> [About this exercise]: Filter the listing and keep only the lines with the word "that".

> [Available data]:
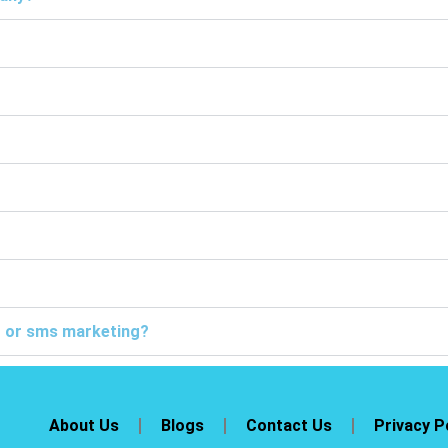
ng or sms marketing?
About Us
Blogs
Contact Us
Privacy P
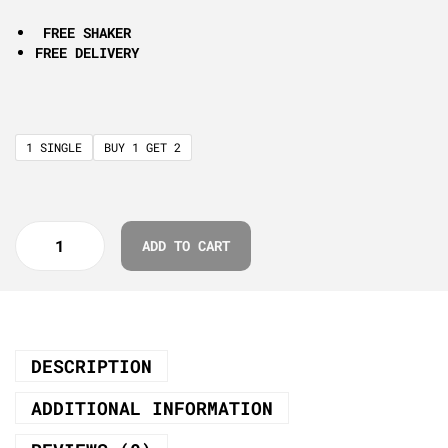
FREE SHAKER
FREE DELIVERY
1 SINGLE
BUY 1 GET 2
ADD TO CART
DESCRIPTION
ADDITIONAL INFORMATION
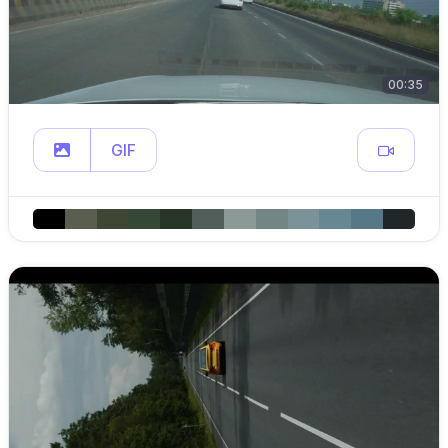
00:35
GIF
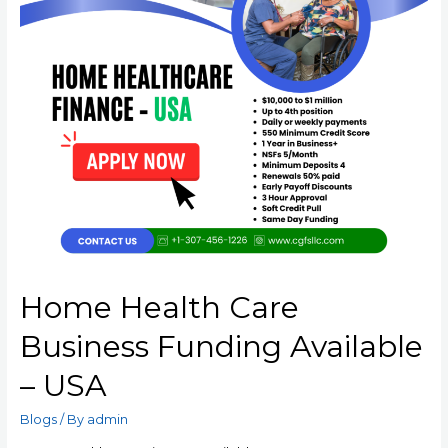
Home Health Care
Business Funding Available
– USA
Blogs
/ By
admin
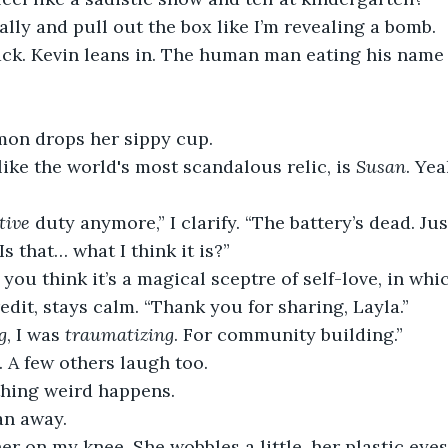
ally and pull out the box like I’m revealing a bomb.
ack. Kevin leans in. The human man eating his name 
on drops her sippy cup.
 like the world's most scandalous relic, is 
Susan
. Yea
tive
 duty anymore,” I clarify. “The battery’s dead. Jus
Is that… what I think it is?”
you think it’s a magical sceptre of self-love, in whic
redit, stays calm. “Thank you for sharing, Layla.”
g
, I was 
traumatizing
. For community building.”
 A few others laugh too.
hing weird happens.
an away.
her on my knee. She wobbles a little, her plastic eyes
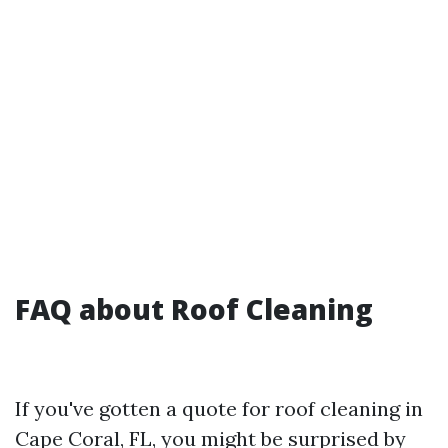
FAQ about Roof Cleaning
If you've gotten a quote for roof cleaning in
Cape Coral, FL, you might be surprised by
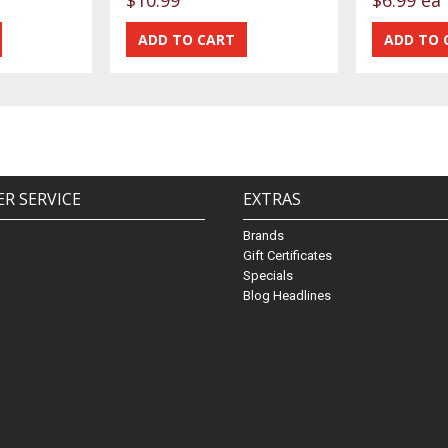
R SERVICE
EXTRAS
Brands
Gift Certificates
Specials
Blog Headlines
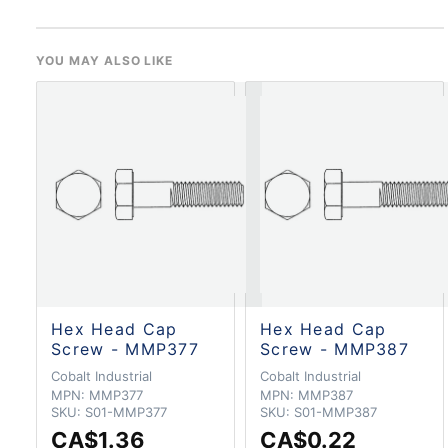
YOU MAY ALSO LIKE
Hex Head Cap
Hex Head Cap
Screw - MMP377
Screw - MMP387
Cobalt Industrial
Cobalt Industrial
MPN:
MMP377
MPN:
MMP387
SKU:
S01-MMP377
SKU:
S01-MMP387
CA$1.36
CA$0.22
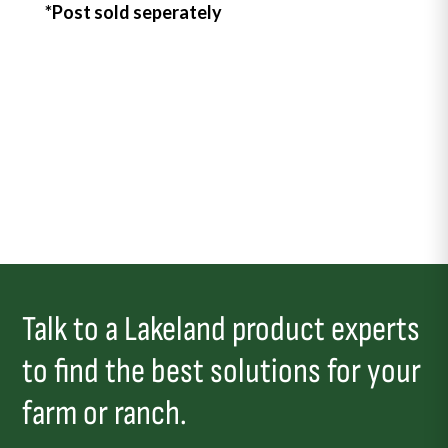
*Post sold seperately
Talk to a Lakeland product experts
to find the best solutions for your
farm or ranch.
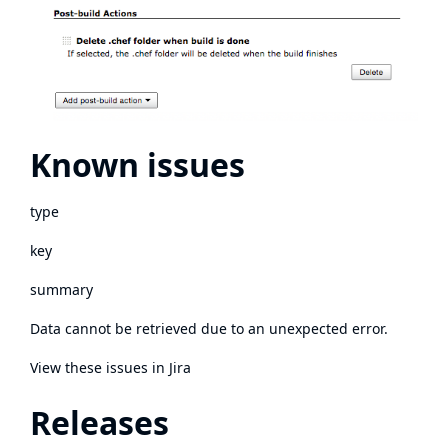
Known issues
type
key
summary
Data cannot be retrieved due to an unexpected error.
View these issues in Jira
Releases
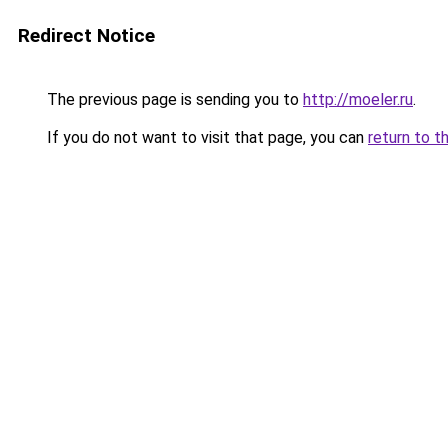
Redirect Notice
The previous page is sending you to
http://moeler.ru
.
If you do not want to visit that page, you can
return to t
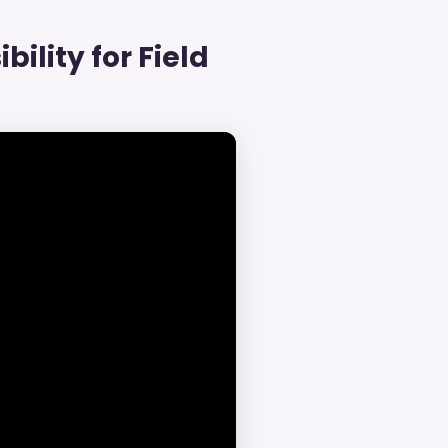
bility for Field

> [Your solution]:
Is that… what I think it is?”
If you do not want to visit that page, you can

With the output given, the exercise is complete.